The week after that I was happily high on the idea of what could be, the possibility of getting to know someone interesting and intriguing, the wide open potential of what could be.
And I wanted to tell my friends all about him and what had, and hadn't happened, but I also wanted to keep it to myself, sealed safely in the happy bubble that was floating inside me. So I talked to some close friends about him, told them he lived in Vancouver and they, meaning well, told me quite firmly that they would not allow me to go through another long distance relationship. That I shouldn't even consider it.
My bubble had been burst.
I was completely deflated. Hurt. Let down.
I talked to C-Dawg, a sad tinge to the story now that I'd been told it could. . . should never work out.

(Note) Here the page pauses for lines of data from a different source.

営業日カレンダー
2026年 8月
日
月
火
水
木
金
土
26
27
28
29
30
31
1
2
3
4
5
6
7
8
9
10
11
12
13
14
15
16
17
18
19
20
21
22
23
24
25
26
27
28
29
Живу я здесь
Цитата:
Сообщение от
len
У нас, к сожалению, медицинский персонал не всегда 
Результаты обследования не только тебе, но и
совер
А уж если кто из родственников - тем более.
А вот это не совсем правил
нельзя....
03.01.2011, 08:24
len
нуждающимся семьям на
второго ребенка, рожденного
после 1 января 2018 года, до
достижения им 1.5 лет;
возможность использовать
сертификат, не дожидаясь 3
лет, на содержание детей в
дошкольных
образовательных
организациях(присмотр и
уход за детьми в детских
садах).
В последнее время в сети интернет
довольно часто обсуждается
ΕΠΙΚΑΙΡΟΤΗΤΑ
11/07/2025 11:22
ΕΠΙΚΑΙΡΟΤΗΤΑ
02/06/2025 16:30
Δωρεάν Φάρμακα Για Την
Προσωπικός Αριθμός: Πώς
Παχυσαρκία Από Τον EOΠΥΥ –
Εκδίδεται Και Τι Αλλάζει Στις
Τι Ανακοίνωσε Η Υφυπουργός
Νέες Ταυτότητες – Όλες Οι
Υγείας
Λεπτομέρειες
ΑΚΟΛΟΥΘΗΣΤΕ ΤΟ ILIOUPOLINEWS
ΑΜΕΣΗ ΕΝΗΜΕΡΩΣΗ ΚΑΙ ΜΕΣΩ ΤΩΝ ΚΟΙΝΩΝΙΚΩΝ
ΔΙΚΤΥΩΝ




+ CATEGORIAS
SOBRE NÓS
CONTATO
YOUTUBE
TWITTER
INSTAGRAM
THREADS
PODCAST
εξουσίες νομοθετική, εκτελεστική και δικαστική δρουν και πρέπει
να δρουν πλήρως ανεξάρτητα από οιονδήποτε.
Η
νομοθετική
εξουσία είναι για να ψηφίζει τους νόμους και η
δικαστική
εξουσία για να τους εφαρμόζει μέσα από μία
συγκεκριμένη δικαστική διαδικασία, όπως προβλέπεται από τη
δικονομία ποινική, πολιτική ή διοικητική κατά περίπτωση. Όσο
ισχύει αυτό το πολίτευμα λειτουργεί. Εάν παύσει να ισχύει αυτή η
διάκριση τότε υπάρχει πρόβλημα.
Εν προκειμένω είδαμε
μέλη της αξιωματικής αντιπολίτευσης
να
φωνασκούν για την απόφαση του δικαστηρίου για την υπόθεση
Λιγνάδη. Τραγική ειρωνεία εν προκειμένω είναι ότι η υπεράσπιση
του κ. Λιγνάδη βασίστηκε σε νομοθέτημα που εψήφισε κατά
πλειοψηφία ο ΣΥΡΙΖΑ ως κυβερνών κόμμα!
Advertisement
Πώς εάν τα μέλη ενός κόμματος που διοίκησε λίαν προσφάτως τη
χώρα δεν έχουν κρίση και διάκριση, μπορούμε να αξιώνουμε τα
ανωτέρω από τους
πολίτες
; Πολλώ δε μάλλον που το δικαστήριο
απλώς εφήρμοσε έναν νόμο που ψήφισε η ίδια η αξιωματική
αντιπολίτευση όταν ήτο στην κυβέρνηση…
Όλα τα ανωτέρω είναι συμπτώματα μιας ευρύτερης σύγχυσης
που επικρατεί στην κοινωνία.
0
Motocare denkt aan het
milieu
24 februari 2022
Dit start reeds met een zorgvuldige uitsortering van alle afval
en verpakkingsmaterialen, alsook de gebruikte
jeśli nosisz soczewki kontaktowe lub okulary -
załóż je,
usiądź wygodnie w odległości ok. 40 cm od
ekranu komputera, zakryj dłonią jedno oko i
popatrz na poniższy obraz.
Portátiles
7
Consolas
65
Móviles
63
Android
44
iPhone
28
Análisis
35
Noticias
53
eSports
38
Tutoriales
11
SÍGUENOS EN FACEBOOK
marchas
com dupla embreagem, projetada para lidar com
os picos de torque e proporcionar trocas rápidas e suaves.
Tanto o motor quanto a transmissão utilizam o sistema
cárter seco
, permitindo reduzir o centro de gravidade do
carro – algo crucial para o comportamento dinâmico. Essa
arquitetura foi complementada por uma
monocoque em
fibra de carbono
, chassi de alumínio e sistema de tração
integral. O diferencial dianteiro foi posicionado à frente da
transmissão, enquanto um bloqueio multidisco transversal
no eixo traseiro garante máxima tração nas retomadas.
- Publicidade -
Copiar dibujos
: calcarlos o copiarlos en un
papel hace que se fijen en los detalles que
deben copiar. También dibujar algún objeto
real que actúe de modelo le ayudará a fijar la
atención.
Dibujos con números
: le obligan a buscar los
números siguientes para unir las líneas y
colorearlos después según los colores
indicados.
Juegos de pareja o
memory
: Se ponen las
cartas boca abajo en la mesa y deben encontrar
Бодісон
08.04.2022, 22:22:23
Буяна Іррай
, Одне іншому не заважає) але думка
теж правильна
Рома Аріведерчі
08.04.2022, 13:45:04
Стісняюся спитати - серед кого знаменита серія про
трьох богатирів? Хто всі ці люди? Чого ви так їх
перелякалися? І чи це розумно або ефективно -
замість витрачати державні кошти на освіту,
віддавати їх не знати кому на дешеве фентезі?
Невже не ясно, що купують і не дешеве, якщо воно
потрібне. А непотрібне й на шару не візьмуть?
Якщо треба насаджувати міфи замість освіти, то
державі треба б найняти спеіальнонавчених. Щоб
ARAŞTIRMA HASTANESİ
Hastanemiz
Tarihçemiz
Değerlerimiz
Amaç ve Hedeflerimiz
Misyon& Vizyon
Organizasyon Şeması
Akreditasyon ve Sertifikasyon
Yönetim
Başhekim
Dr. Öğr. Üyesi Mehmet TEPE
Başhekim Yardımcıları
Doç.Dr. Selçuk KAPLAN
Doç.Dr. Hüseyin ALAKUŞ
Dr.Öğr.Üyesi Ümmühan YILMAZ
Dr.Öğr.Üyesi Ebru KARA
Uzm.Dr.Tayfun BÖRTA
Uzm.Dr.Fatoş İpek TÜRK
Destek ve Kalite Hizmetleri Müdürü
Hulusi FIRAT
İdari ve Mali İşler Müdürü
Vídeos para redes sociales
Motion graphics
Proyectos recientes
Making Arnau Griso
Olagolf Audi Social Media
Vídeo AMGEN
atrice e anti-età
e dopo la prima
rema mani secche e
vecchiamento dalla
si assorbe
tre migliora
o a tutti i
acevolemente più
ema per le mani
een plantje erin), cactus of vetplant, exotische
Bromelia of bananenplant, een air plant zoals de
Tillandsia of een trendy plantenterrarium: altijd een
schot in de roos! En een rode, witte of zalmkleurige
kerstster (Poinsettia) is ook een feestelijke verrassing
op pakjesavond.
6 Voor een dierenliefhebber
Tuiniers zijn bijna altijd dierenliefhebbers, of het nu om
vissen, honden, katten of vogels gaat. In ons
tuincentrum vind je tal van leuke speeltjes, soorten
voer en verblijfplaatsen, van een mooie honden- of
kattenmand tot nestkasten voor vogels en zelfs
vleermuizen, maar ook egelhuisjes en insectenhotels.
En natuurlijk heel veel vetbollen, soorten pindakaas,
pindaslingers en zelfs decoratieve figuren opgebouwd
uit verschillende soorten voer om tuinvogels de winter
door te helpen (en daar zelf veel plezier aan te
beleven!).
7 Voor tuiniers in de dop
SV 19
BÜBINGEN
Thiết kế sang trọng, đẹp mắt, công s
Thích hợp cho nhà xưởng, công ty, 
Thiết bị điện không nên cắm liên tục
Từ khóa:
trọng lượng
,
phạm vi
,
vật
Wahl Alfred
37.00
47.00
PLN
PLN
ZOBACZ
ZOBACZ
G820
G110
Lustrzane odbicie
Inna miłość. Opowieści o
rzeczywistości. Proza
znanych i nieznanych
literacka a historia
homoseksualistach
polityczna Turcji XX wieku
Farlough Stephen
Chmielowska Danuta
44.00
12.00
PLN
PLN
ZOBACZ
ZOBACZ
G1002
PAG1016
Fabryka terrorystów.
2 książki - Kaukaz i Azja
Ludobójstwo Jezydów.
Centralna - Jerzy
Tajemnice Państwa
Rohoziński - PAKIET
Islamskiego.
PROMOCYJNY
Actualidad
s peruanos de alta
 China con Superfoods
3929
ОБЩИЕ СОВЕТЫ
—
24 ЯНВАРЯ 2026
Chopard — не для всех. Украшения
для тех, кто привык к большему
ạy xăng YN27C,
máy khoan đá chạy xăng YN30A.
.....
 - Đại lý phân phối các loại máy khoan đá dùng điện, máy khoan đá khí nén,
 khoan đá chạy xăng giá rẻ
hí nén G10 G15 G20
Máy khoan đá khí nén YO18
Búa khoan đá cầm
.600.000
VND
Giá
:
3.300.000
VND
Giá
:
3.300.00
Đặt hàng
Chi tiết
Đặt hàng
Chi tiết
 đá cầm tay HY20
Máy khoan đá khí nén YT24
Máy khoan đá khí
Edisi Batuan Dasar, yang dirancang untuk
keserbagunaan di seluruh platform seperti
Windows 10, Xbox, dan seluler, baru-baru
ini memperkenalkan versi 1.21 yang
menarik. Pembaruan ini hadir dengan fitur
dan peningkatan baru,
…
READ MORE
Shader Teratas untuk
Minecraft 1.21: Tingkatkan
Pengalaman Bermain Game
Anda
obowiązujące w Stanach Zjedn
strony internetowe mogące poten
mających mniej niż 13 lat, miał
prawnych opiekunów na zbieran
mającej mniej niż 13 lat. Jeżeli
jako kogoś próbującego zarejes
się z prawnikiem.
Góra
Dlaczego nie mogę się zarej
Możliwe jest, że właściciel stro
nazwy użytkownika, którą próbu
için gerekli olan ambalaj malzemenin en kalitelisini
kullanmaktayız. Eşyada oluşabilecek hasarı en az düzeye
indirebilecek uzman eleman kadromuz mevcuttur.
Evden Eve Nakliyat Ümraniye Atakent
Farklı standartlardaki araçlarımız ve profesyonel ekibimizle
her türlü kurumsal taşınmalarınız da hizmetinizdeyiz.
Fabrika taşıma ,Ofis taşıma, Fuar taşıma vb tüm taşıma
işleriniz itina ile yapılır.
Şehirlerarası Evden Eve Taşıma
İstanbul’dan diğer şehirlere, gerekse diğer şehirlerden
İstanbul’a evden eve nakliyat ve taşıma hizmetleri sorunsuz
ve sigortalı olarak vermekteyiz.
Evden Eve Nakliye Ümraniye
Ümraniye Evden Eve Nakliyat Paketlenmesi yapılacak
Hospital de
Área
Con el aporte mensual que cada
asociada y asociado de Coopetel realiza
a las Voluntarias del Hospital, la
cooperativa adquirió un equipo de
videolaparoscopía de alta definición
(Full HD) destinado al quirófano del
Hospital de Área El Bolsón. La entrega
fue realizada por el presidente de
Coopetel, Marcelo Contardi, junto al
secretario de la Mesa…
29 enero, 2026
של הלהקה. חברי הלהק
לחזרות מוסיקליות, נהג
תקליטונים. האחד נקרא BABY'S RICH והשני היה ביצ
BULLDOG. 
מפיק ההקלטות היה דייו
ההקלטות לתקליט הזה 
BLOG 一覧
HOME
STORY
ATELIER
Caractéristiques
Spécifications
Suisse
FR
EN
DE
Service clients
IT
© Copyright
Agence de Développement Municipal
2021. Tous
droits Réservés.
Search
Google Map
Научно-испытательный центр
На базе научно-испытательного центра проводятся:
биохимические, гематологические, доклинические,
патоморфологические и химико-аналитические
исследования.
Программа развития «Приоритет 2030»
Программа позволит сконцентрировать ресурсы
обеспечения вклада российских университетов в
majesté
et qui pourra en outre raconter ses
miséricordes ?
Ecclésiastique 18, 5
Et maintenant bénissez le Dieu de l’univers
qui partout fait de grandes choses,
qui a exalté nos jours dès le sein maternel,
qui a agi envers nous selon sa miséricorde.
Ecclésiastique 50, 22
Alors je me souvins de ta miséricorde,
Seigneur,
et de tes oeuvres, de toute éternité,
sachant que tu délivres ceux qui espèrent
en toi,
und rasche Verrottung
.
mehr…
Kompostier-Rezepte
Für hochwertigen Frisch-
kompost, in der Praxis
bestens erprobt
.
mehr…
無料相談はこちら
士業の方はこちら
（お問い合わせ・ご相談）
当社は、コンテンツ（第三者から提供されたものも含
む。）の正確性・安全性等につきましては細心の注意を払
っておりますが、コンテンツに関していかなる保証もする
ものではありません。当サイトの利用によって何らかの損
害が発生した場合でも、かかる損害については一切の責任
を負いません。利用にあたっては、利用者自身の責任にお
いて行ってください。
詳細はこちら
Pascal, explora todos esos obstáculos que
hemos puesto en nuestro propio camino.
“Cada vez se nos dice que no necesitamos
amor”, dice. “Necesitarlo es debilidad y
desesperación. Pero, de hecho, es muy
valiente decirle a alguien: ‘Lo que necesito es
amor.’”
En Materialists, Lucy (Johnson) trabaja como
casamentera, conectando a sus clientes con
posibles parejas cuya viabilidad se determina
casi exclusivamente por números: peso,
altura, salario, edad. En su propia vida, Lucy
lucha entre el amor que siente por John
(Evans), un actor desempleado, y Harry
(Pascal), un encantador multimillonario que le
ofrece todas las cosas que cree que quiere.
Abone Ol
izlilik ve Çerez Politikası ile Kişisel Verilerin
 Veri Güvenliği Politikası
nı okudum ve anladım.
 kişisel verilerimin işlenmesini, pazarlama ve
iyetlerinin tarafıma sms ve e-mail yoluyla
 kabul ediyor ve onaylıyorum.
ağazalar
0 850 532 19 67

"Vancouver?" she said, her voice somewhere between amused and incredulous. "That's not long distance! Get serious. Go for it."
And I let my bubble maybe start to re-inflate. Cautiously. Maybe just a little.
Then I talked to my friend about Cary. She said good things.
Maybe there was reason to be hopefully optimistic. Maybe it was ok to be a little girly and dreamy over what-ifs.
I went for a walk with S. We had life to catch up on.
Life including Cary and the story that still makes me smile.
She encouraged me to get his email, which I did, and then she went home and tried to find out what she could about him.
See, I'm not on Facebook. (No, really.) But S is, and in the small world way that Facebook seems to work, she found that Cary and she had a mutual friend and so she looked him up for me. (The modern background check.)
You can sometimes tell a lot about a person by what they put on their Facebook, she cautioned me. Sometimes.
How old is he?
Me: I don't know.
Is he a smoker?
Me: Um, I don't know? (God, I hope not)
Could he maybe be a little bit immature?
Me: I don't know. I suppose.
Well, he seems like a good guy. Cute. Interesting. I'd say he was my type, you know. (We laugh, we already know we share similar excellent taste in men.)
"I say go for it." She says, "just be aware that he's human. Not perfect."
I don't want to hear it.
Don't want to know the reality of him.
Find myself running away from all the what might have been's towards it'll never work what what I thinking's.
It's all or nothing. Perfect or awful. It'll work or it'll be a disaster.
And I realize that my bubble, the one that's been growing and floating inside me will burst on its own, without anyone's help if I get too far into imagining just how great Cary is, how great we'd be together, how perfectly perfect it all will be.
I'm Icarus. My friends don't want me flying too close to the sun.
But I like the feeling.
I like the soaring giddiness of how utterly fantastic this thing I've found will be.
Every single time I meet someone I like that feeling.
And I ride it higher and higher until I'm flapping my bare arms, feathers fallen into the sea and the crash is coming, the relationship splintering and I'm left staring at the brokenness wondering how on earth I could have been so wrong again.
The extremes are familiar. Addictive perhaps.
But I'm trying to learn to ride in the middle.
Safer. A shorter distance to fall.
A smaller bubble to burst.
Expectations that can be met and exceeded.
A safe, yet joyful and giddy flight. Wings intact.